Published: 21/04/2005, Volume II5, No. 5952 Page 12 13 14 15
Last week, the Labour Party manifesto announced plans to 'streamline' the NHS in order to release£250m a year to the front line by 2007.
The manifesto did not say what propor tion of cuts would come from central bureaucracy and what from NHS management. It simply said the NHS must 'change the way it organises services as quickly as possible'. HSJ understands that more specific references to numbers of strategic health authorities and primary care trusts were removed from earlier drafts.
A month earlier, NHS chief executive Sir Nigel Crisp published a document which explicitly stated that the future shape of the NHS will mean fewer PCTs and SHAs, but did not dictate how this would be achieved.
Many managers were relieved at his approach, which they saw as suggesting an 'organic' route to structural change in the NHS, allowing organisations to reform themselves, rather than follow diktats.
But does the political announcement of a two-year timeframe by which change must be delivered - with savings attached - put paid to the notion of organic devolution?
Over the next four pages, Laura Donnelly explores what the structure of the NHS might look like under a third Labour term.
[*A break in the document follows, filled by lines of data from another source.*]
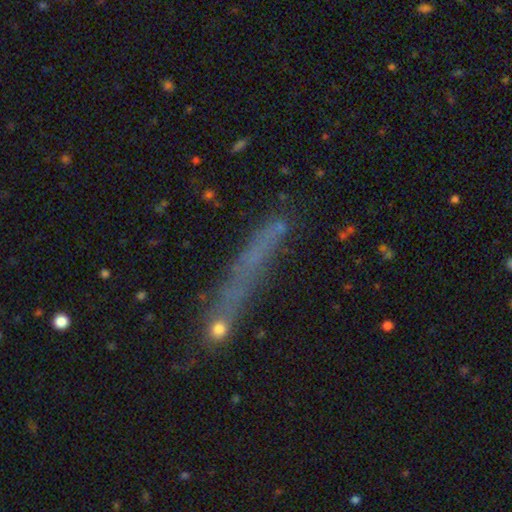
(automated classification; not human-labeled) Smooth or featured: smooth — 50% (featured or disk — 30%)
How rounded: cigar-shaped — 91% (in between — 6%)
Merging: none — 58% (minor disturbance — 20%)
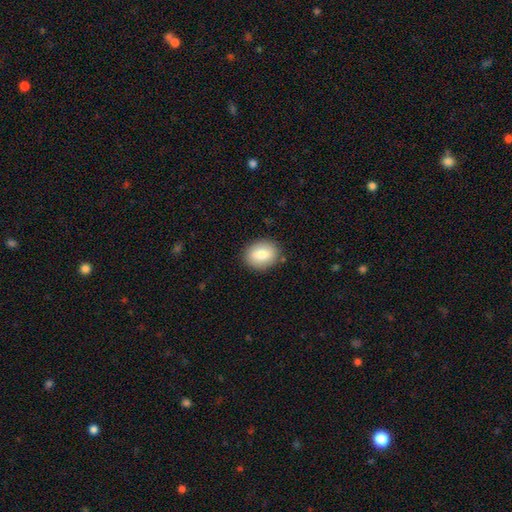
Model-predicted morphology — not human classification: A smooth galaxy with no disk features (80%) that is in between round and cigar-shaped (50%).

Vote fractions:
- Smooth or featured? smooth: 80% / featured or disk: 12% / star or artifact: 9%
- How rounded? in between: 50% / round: 49% / cigar-shaped: 1%
- Merging? none: 89% / minor disturbance: 8% / major disturbance: 2% / merger: 1%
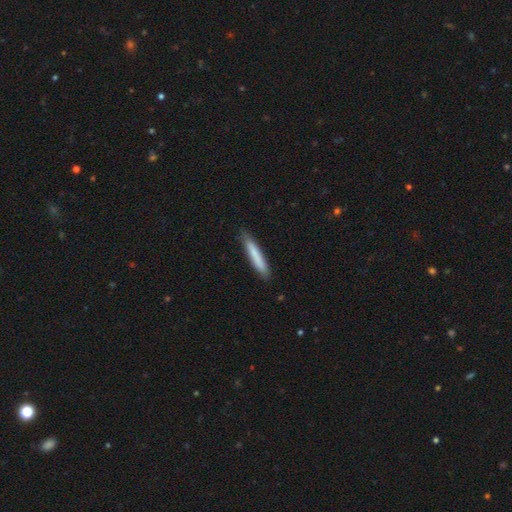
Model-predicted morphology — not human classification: The model was most divided on "smooth or featured": smooth: 76%, featured or disk: 18%, star or artifact: 5%. More confident: how rounded — cigar-shaped (93%); merging — none (86%).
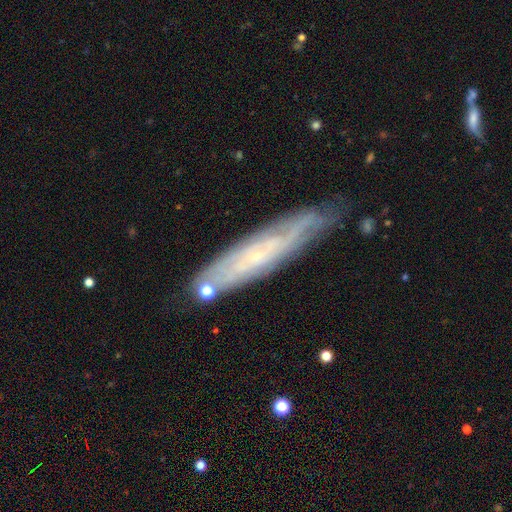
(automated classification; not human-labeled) smooth_or_featured: featured or disk (p=0.68) [alt: smooth p=0.25]
disk_edge_on: no (p=0.54) [alt: yes p=0.46]
merging: none (p=0.74) [alt: minor disturbance p=0.19]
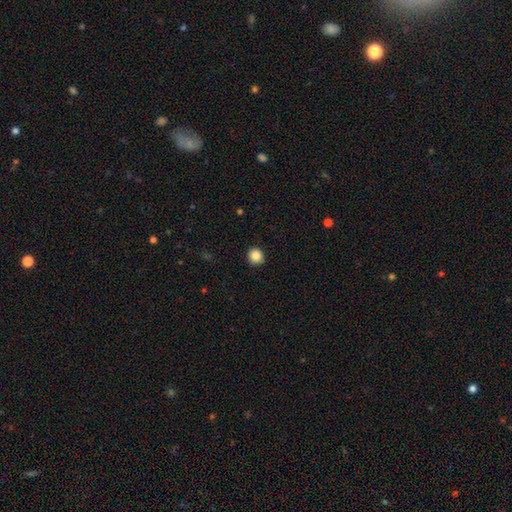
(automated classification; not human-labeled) Morphology: type=smooth (86%); roundness=round (91%); merging=none (89%).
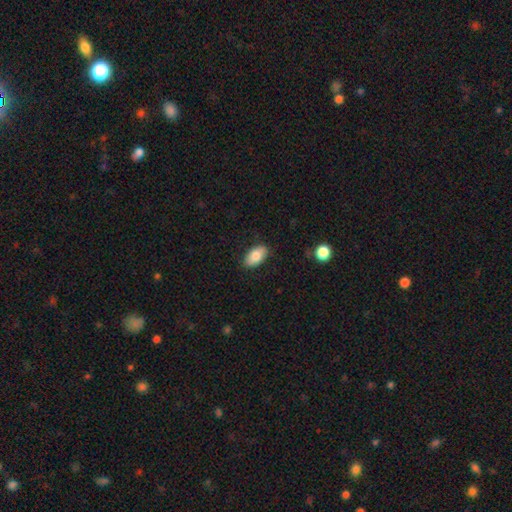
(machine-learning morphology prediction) Smooth or featured: smooth — 80% (featured or disk — 13%)
How rounded: in between — 93% (round — 4%)
Merging: none — 86% (minor disturbance — 11%)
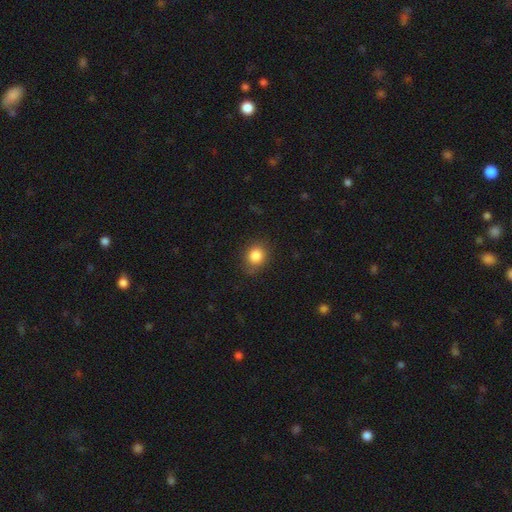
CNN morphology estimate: Smooth or featured? Predicted: smooth (p=0.85). How rounded? Predicted: round (p=0.66). Merging? Predicted: none (p=0.81).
Strategic health authorities - 'Someone has to wade in and do the dirty work'
South Yorkshire strategic health authority chief executive Mike Farrar takes a relaxed approach to the suggestion that SHAs are on their way out, not to mention the point that the rest of the NHS might wish them good riddance.
This may be because among England's 28 SHAs, South Yorkshire has a pretty good reputation as a 'foundation community'. All of its acute trusts have either won foundation status or the required three stars - and that means the SHA may not be long for this world.
Mr Farrar will not comment specifically on rumours that - if Labour wins a third term - Yorkshire is likely to be one of the earliest health communities to see the creation of 'super-SHAs' via mergers.
But he agrees the logic behind the proposed new direction is clear, given the shrinking performance management role of SHAs in communities where foundation status is the norm. This, combined with practice-based commissioning and a data-based inspection regime, would mean a very different looking NHS with far fewer primary care trusts and SHAs, even if the government stays the same.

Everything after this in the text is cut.